SHORT TASK: Reproduce every line of the data below word for word, and leave the pictures out of your answer.

── INPUT MATERIAL

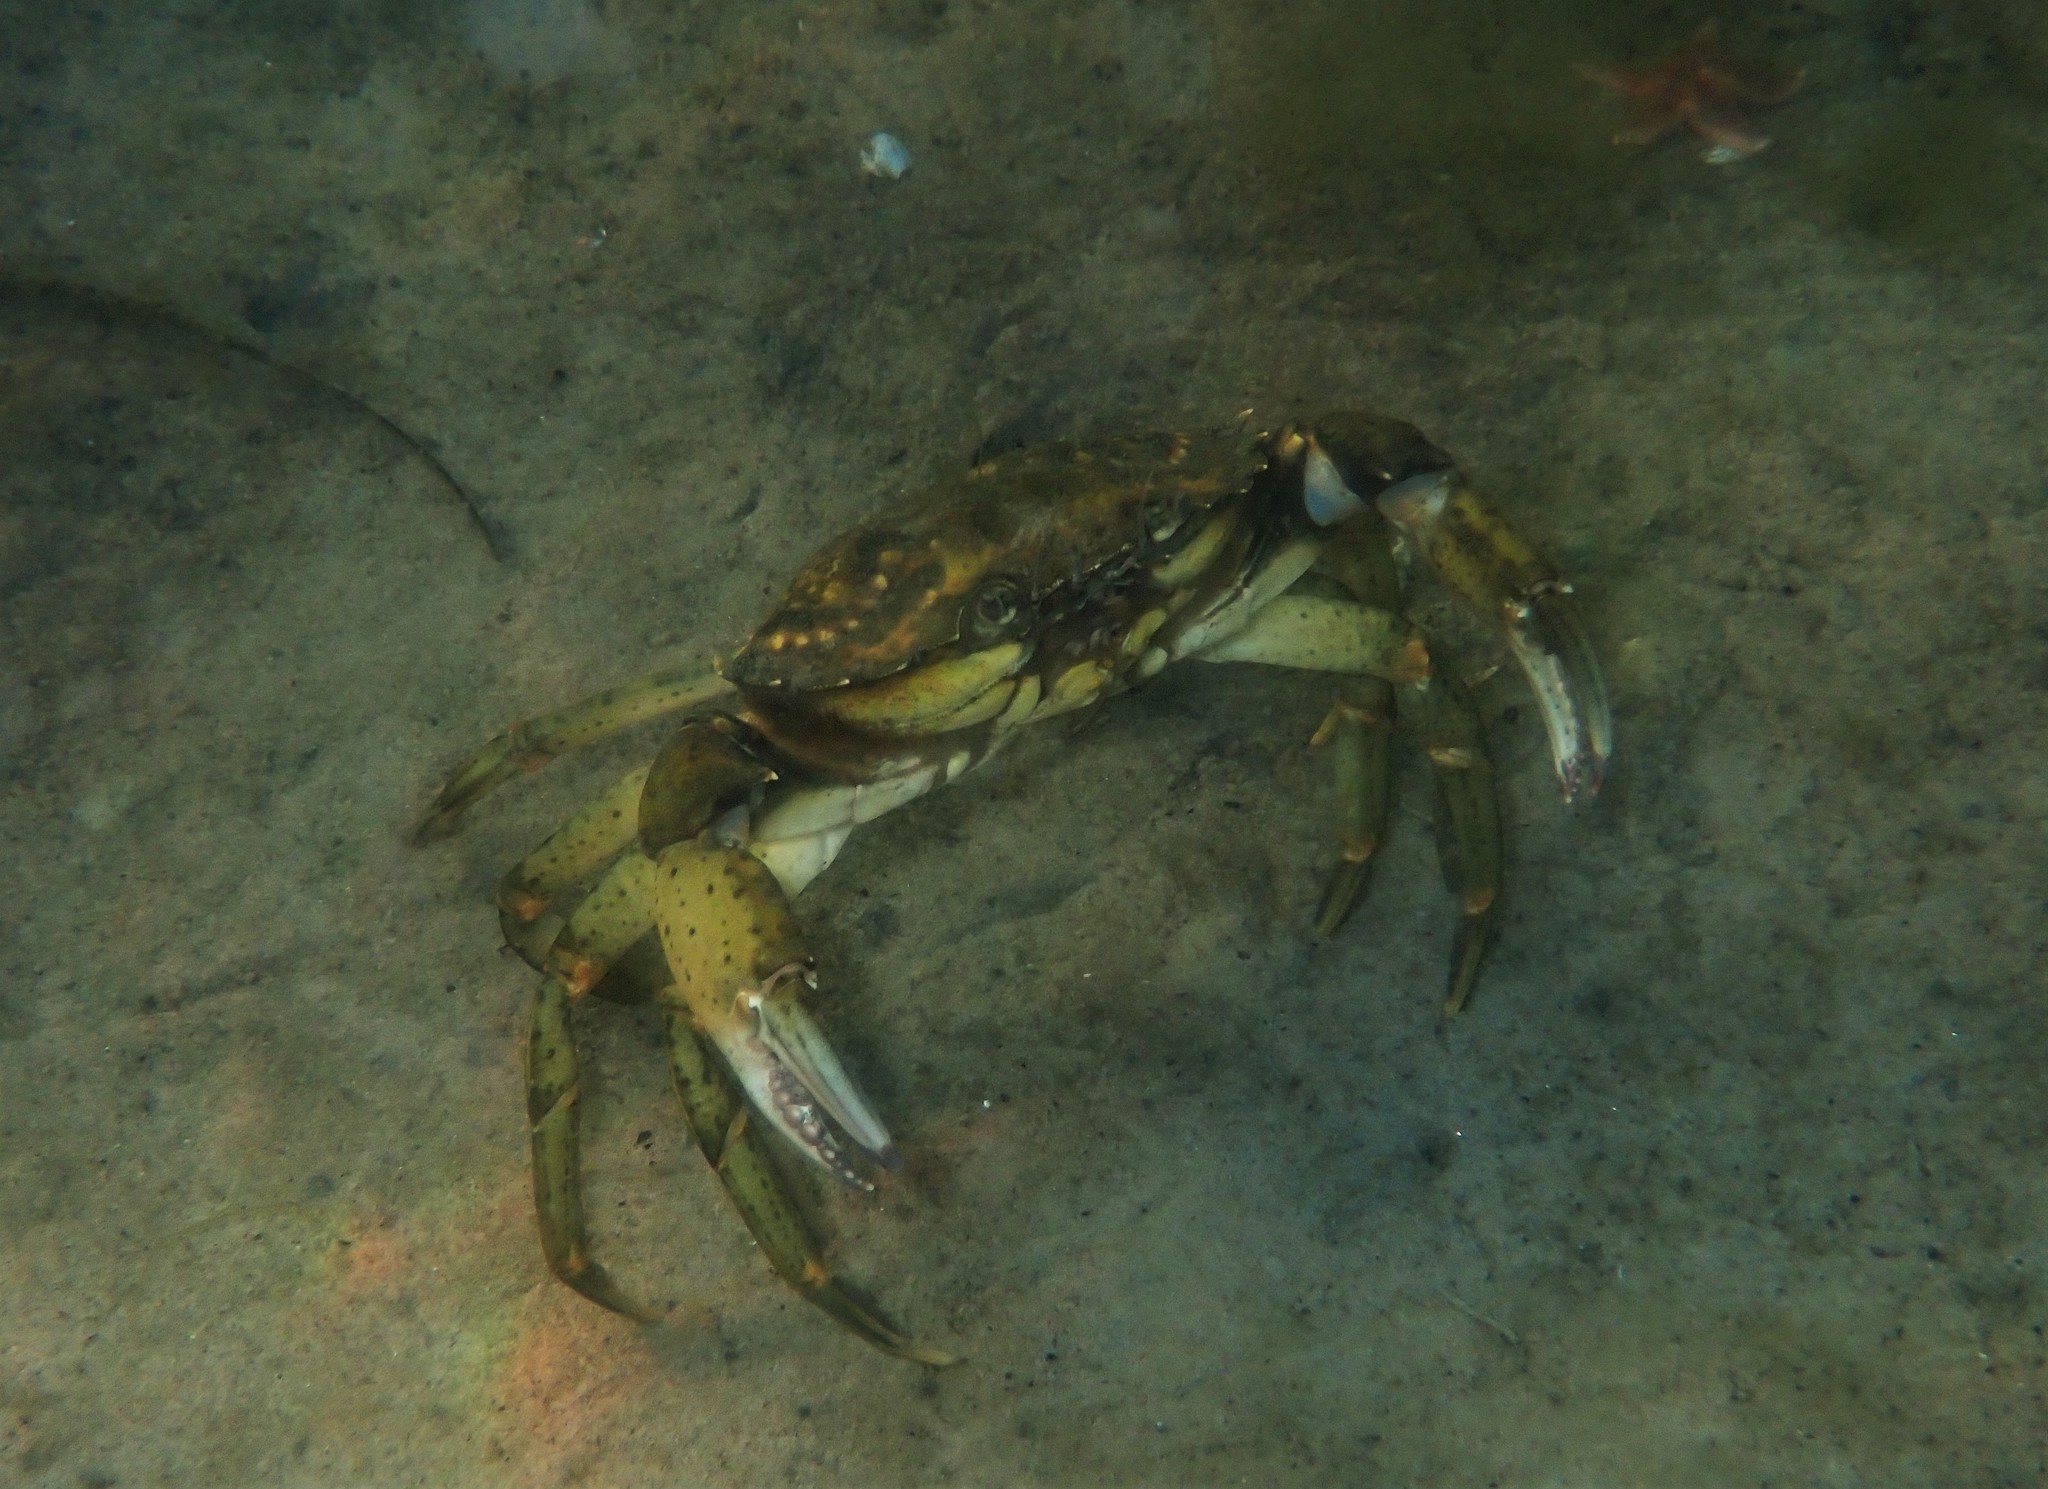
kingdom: Animalia
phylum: Arthropoda
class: Malacostraca
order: Decapoda
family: Carcinidae
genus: Carcinus
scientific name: Carcinus maenas
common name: European green crab
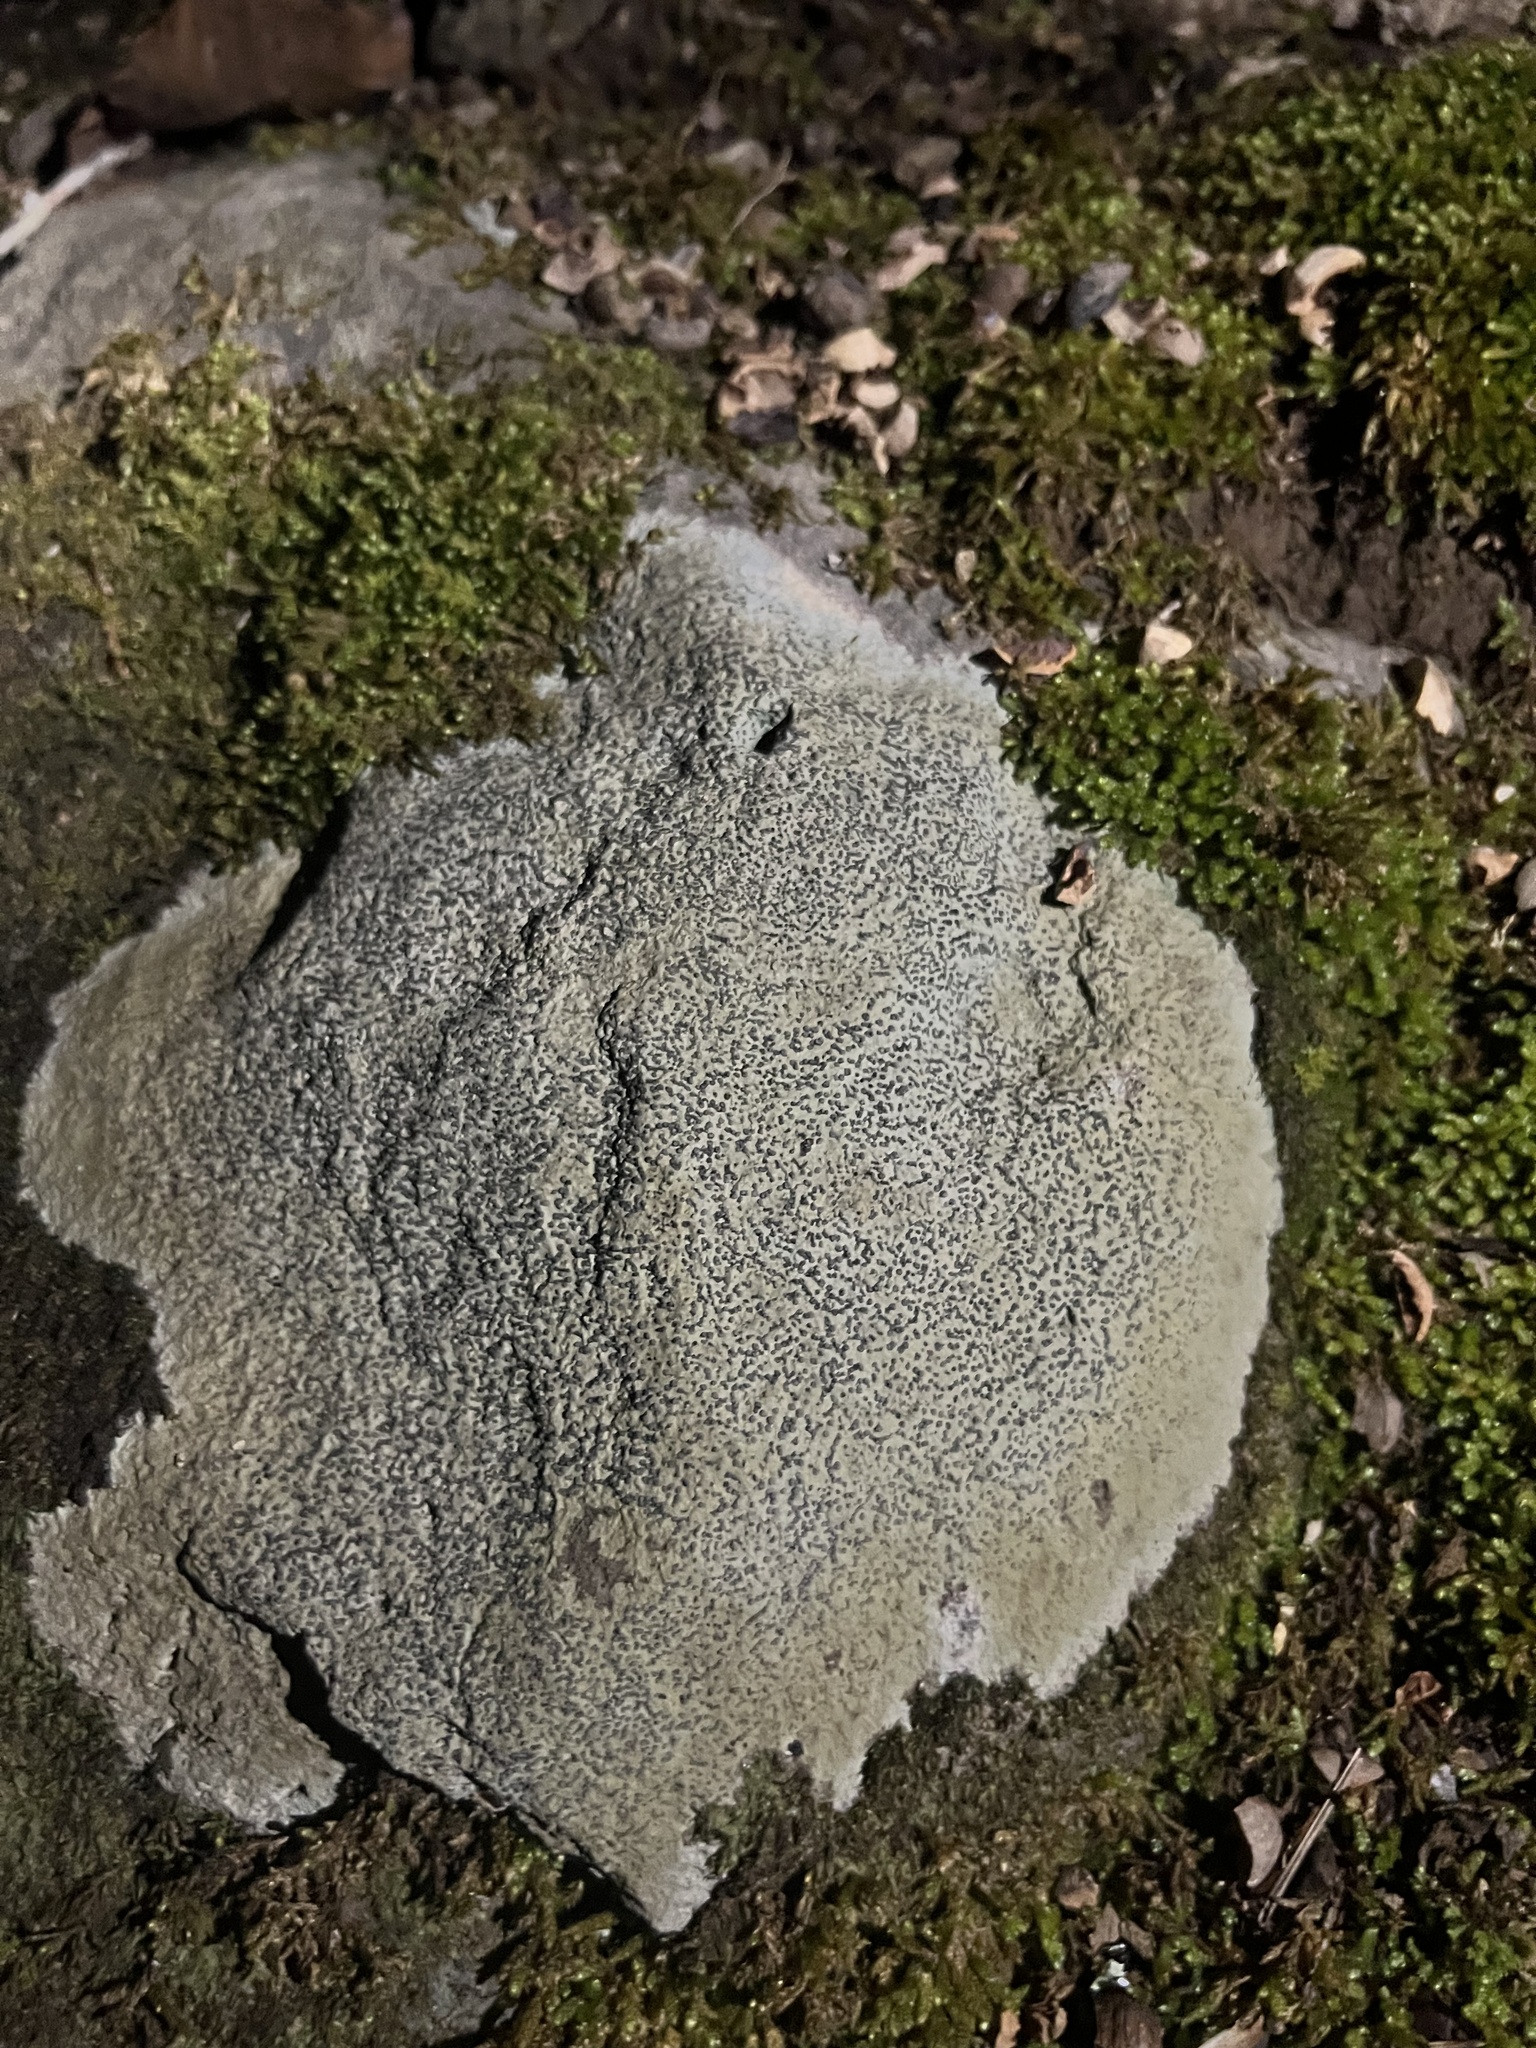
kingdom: Fungi
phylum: Ascomycota
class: Lecanoromycetes
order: Lecideales
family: Lecideaceae
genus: Porpidia
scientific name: Porpidia albocaerulescens
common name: Smokey-eyed boulder lichen
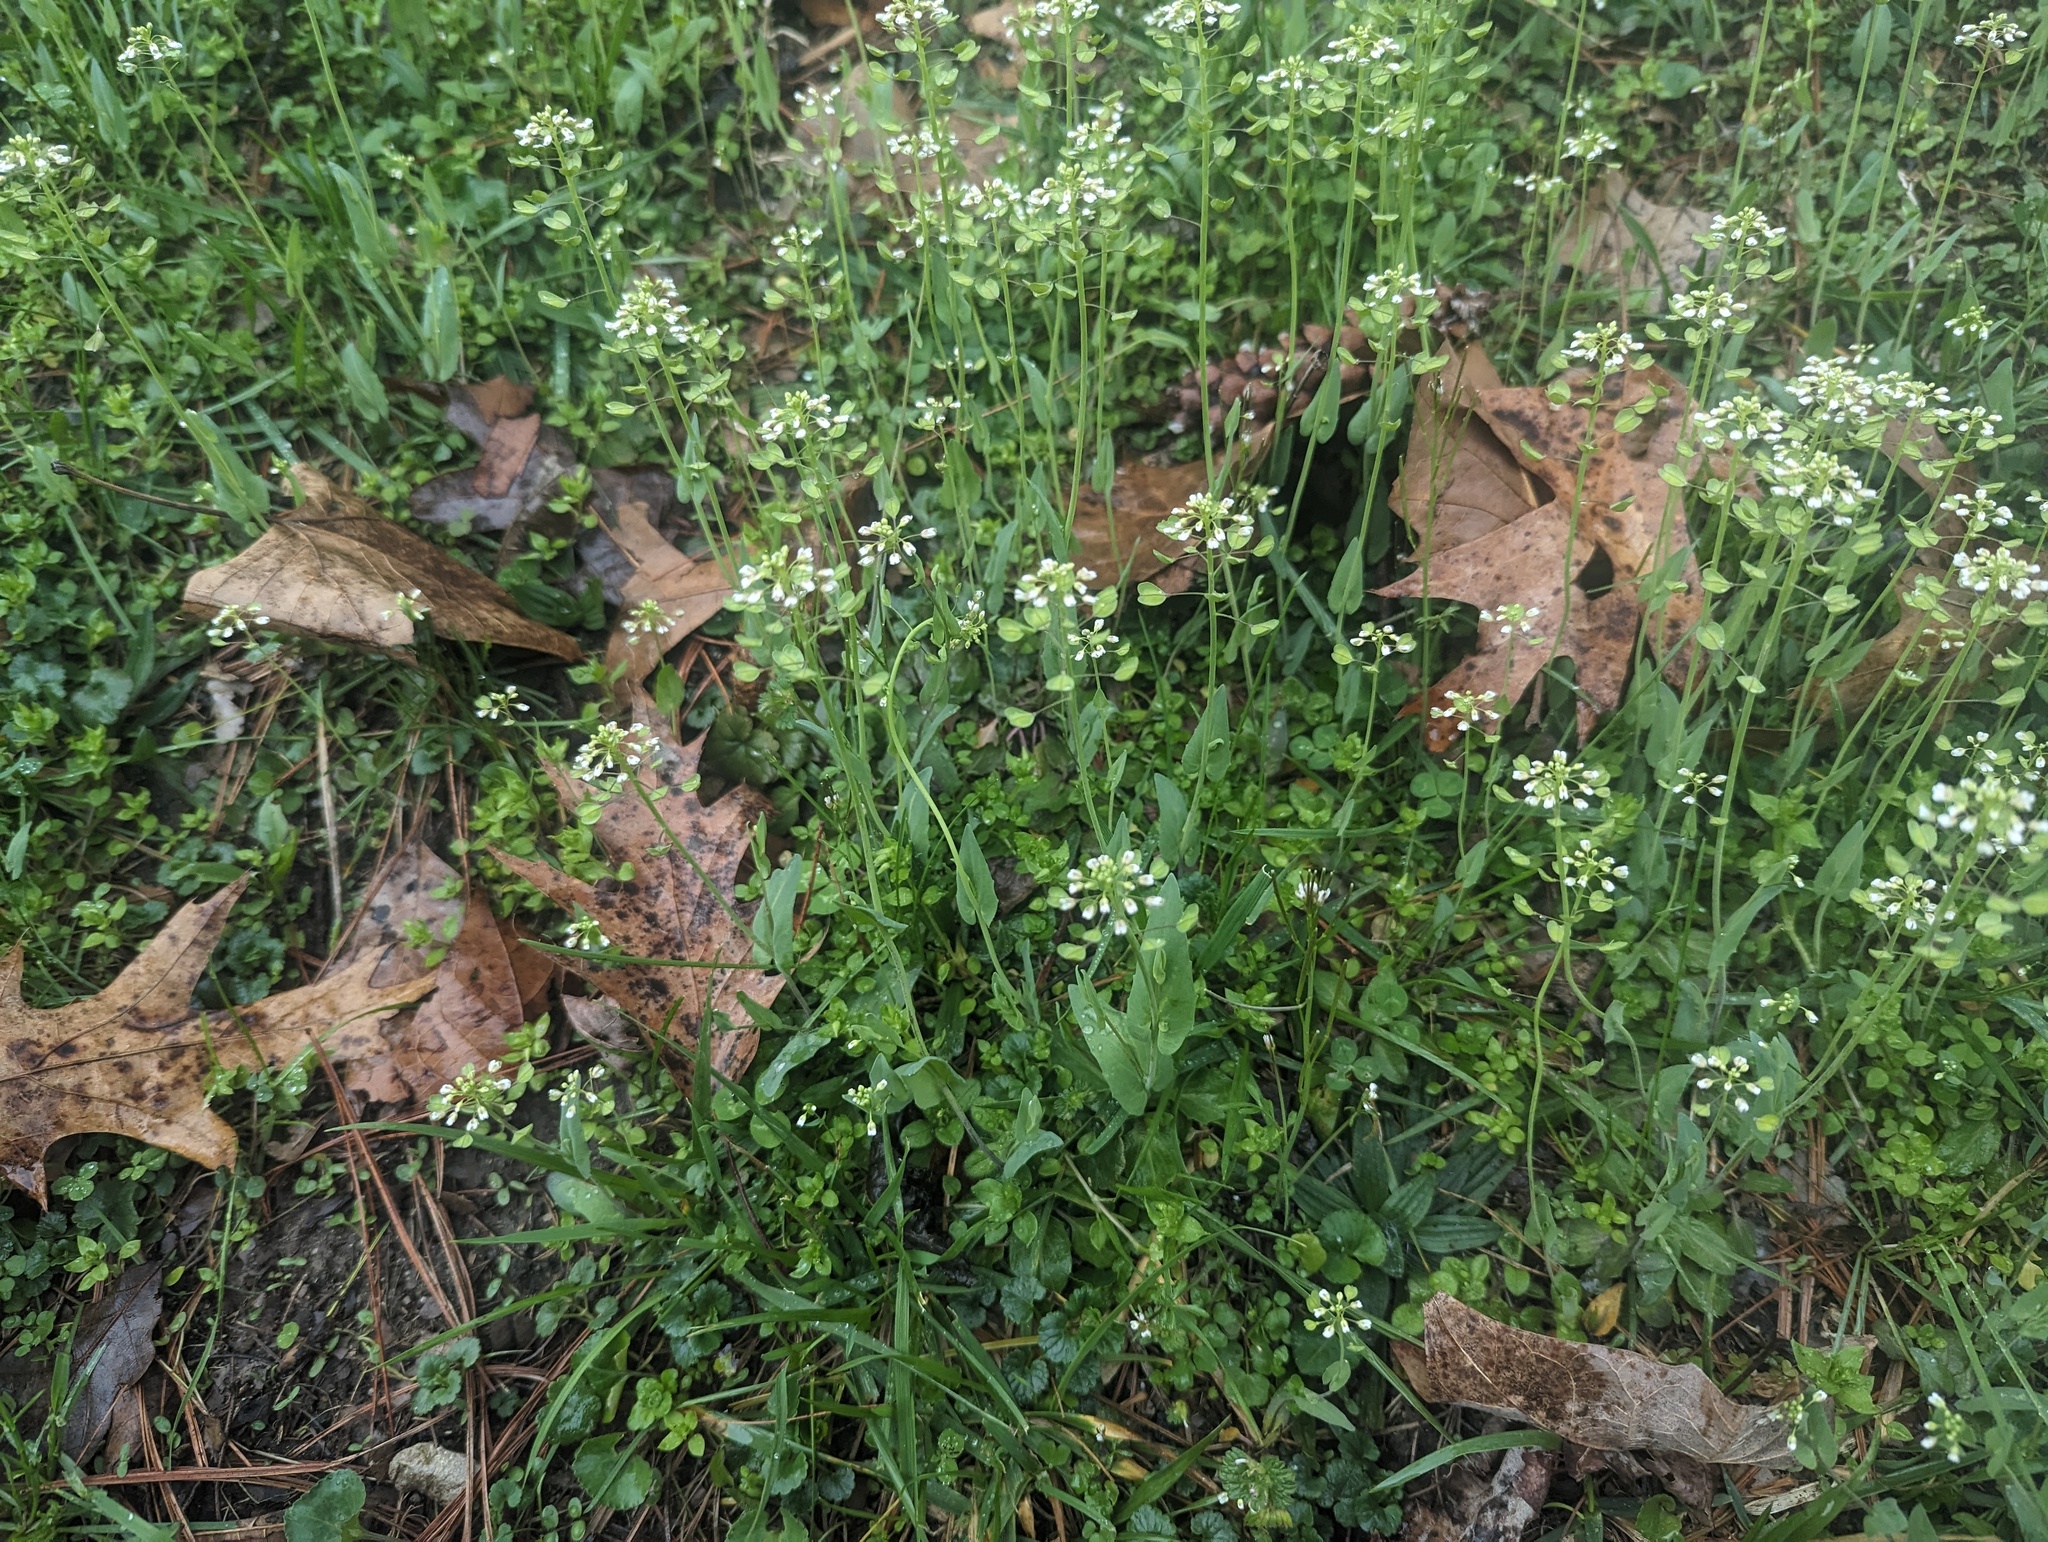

────

RESPONSE TO THE TASK:
kingdom: Animalia
phylum: Arthropoda
class: Malacostraca
order: Decapoda
family: Carcinidae
genus: Carcinus
scientific name: Carcinus maenas
common name: European green crab
kingdom: Fungi
phylum: Ascomycota
class: Lecanoromycetes
order: Lecideales
family: Lecideaceae
genus: Porpidia
scientific name: Porpidia albocaerulescens
common name: Smokey-eyed boulder lichen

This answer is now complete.